# What you have to do
Everything in the listing below from the line containing "and result parsing." through the line containing "This is a stateful" must be repeated exactly; the remaining lines are not wanted.

# The records
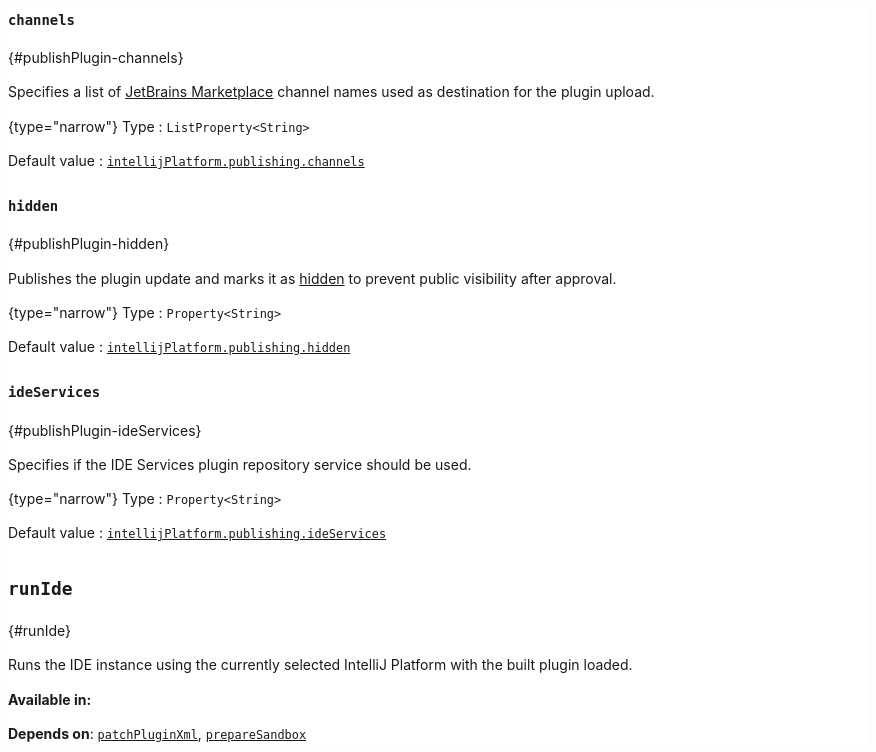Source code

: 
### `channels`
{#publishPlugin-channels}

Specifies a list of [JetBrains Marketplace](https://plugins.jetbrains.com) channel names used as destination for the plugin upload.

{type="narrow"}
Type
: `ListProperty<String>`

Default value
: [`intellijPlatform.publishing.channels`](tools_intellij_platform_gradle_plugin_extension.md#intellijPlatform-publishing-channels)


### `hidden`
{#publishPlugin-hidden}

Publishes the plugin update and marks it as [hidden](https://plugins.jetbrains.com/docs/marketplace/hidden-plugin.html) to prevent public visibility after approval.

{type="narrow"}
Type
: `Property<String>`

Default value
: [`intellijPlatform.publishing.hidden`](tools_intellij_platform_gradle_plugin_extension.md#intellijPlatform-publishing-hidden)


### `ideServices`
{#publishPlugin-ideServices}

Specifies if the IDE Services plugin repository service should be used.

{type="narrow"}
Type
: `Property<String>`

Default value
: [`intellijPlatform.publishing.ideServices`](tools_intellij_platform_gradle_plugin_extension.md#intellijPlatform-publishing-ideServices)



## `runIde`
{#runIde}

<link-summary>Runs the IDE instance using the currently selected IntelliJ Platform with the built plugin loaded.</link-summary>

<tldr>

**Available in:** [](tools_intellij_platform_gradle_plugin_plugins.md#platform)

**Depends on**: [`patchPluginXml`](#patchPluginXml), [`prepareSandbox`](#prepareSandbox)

* * *

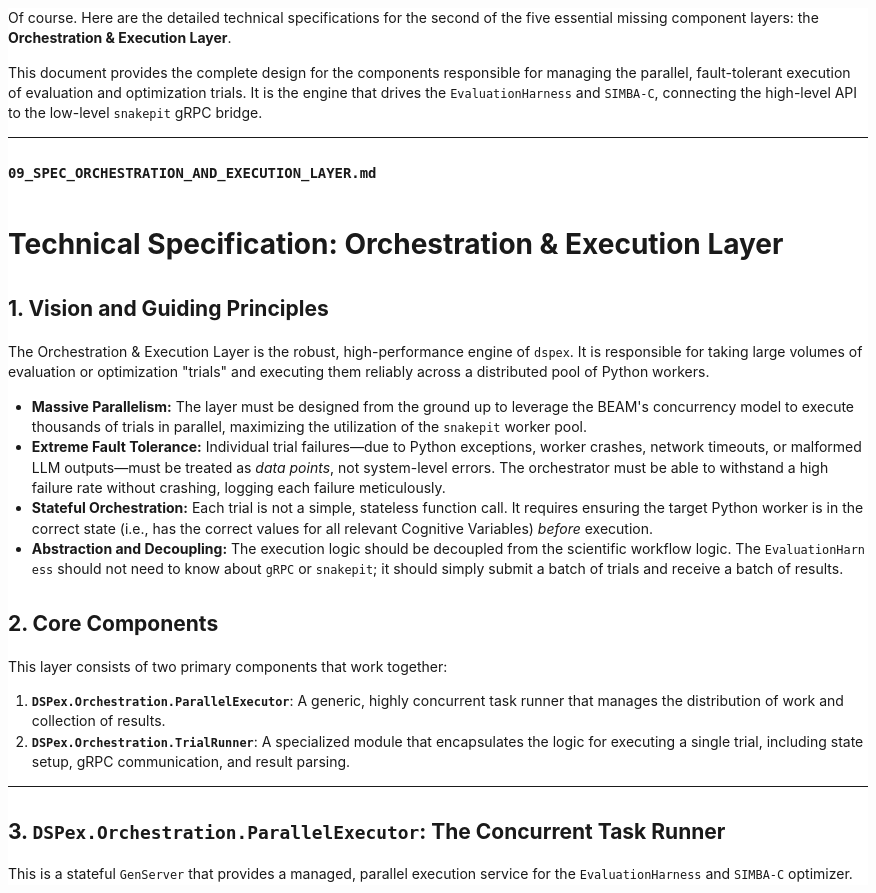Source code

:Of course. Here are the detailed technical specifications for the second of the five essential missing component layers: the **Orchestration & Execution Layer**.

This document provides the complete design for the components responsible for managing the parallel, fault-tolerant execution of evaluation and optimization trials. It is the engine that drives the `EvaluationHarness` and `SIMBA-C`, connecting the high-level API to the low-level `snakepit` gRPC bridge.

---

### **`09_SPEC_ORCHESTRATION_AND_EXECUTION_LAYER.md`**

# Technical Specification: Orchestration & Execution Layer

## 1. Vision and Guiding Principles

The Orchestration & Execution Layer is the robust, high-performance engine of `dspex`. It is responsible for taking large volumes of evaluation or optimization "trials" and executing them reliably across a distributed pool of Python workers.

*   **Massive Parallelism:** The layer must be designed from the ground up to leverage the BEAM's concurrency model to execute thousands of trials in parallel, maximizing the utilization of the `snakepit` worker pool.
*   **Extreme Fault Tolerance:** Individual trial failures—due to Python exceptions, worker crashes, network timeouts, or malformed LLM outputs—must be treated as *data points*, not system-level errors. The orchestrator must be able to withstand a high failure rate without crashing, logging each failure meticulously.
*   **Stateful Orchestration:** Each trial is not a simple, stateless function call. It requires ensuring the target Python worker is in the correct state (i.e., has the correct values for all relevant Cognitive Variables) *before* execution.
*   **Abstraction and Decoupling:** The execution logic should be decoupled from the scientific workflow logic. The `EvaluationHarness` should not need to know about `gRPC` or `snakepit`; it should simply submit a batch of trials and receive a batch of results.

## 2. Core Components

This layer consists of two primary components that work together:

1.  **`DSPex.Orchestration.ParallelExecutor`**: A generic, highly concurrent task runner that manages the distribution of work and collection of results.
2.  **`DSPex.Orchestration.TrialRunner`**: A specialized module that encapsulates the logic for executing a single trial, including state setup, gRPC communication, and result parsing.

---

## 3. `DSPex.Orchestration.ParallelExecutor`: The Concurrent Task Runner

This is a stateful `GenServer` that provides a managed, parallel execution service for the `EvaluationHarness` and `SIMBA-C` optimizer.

* * *

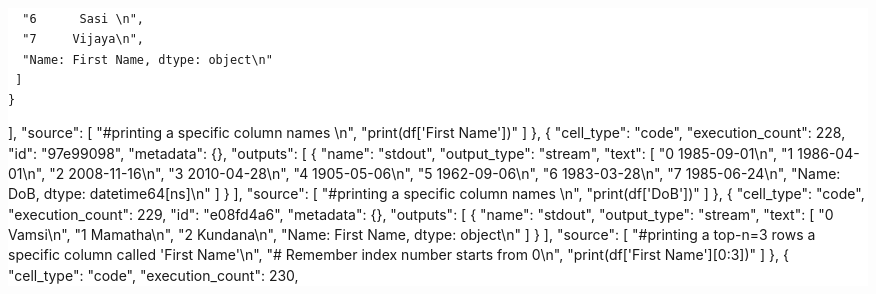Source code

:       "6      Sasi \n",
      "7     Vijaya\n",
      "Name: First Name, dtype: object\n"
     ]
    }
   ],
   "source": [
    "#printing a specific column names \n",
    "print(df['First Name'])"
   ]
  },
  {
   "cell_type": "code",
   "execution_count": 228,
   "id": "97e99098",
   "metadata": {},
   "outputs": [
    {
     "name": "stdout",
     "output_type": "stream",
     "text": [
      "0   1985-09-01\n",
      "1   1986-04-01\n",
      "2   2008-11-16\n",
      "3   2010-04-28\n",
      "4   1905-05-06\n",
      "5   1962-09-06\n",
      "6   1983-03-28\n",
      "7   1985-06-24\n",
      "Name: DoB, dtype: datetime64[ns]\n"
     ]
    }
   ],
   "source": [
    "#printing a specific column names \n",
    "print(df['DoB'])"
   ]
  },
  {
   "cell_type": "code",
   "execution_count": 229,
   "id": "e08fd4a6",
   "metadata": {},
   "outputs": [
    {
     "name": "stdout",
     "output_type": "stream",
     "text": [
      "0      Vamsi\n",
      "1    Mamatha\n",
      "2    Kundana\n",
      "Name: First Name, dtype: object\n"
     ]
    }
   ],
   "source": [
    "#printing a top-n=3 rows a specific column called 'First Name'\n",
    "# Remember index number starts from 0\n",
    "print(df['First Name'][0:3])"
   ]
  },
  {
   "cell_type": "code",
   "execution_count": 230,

# Output of the task
2.  **`DSPex.Orchestration.TrialRunner`**: A specialized module that encapsulates the logic for executing a single trial, including state setup, gRPC communication, and result parsing.

---

## 3. `DSPex.Orchestration.ParallelExecutor`: The Concurrent Task Runner

This is a stateful `GenServer` that provides a managed, parallel execution service for the `EvaluationHarness` and `SIMBA-C` optimizer.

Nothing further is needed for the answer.